Republicans are seeking to capitalize on violence erupting in cities across the countries this summer, an offshoot of the massive protests that have taken over the streets of towns and cities across the country. Trump has targeted white suburban voters, warning them that their “suburban lifestyle dream” is in jeopardy, and casting Democrats as weak on crime and anti-law enforcement.
On Tuesday, Trump trashed Democratic leaders in Wisconsin and around the country, saying the party wants to defund police, end cash bail, and hire “radical” judges and prosecutors who would release criminals back into the street. The violence erupting across American cities, he added, is all on Democrats.
“All of these problems are Democrat cities,” Trump said. “We don’t wanna say it, but it is.”
In the hours before Trump arrived, about 200 Trump supporters gathered along Sheridan Road through downtown. A couple dozen Black Lives Matter protesters walked through the group, fists raised, calling out “Black lives matter.”
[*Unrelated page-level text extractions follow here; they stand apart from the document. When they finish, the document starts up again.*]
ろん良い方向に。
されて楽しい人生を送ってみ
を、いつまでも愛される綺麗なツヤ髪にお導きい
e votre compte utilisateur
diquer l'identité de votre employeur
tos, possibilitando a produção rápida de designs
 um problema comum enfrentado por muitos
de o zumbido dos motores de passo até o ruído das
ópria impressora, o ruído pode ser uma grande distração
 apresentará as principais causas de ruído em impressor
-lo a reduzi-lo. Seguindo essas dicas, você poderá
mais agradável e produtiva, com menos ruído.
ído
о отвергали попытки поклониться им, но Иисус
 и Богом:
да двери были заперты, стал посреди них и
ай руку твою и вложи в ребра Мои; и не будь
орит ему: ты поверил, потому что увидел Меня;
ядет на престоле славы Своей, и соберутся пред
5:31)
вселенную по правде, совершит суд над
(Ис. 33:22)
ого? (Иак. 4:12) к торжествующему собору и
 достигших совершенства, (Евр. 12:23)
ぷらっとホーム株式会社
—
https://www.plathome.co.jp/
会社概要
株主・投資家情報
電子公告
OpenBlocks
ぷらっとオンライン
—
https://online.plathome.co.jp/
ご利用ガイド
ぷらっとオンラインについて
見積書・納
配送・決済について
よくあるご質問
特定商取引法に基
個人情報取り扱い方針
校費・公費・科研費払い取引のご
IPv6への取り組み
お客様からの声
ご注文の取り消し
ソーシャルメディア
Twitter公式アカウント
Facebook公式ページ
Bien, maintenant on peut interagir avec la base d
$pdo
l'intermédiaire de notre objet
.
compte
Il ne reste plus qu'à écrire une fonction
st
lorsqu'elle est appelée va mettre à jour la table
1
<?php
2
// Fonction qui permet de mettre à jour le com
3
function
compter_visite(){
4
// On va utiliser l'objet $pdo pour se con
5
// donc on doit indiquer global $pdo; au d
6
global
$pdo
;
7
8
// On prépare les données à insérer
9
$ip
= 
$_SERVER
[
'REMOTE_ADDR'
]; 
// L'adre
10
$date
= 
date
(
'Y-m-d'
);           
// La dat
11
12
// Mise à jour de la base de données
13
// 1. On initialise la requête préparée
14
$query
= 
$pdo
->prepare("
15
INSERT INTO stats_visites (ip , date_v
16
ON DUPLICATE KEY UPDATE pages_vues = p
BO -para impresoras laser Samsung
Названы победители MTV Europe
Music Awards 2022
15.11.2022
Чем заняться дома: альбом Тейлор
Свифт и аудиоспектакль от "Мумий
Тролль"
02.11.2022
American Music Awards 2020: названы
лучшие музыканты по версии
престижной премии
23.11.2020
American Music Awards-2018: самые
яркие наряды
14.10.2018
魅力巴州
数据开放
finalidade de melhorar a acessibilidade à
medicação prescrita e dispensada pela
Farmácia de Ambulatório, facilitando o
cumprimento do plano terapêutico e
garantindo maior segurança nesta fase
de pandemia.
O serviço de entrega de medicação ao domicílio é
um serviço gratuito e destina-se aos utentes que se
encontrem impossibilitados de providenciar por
The exchanges between both sides quickly grew fiery, as Trump supporters shouted back “All lives matter!” One Trump supporter yelled that the president had saved the city from burning down as BLM protesters called him a racist and fascist.
The opposing sides got into each other’s faces, adjudicating the violent events that recently swept through the country — from Breonna Taylor in Louisville to George Floyd in Minneapolis.
Even before landing in Kenosha, the president was widening divides. He cited an anonymous person who, he said, claimed to have flown on a plane “filled” with looters, anarchists and rioters “obviously looking for trouble,” doubling down on something even Trump-friendly Fox News host Laura Ingraham said sounded like a conspiracy theory.
Trump also said the man who was killed Saturday in Portland was “targeted” and that protesters “were so happy” about the killing. And he lamented the media’s focus on his supporters shooting paintball guns at protesters instead of highlighting what he called an execution in the street. The shooting was widely covered.
Tuesday afternoon, he chastised a reporter for asking about peaceful protests.
“You keep getting back to the opposite subject,” he said. “We should talk about the kind of violence that we’ve seen in Portland and here and other places.”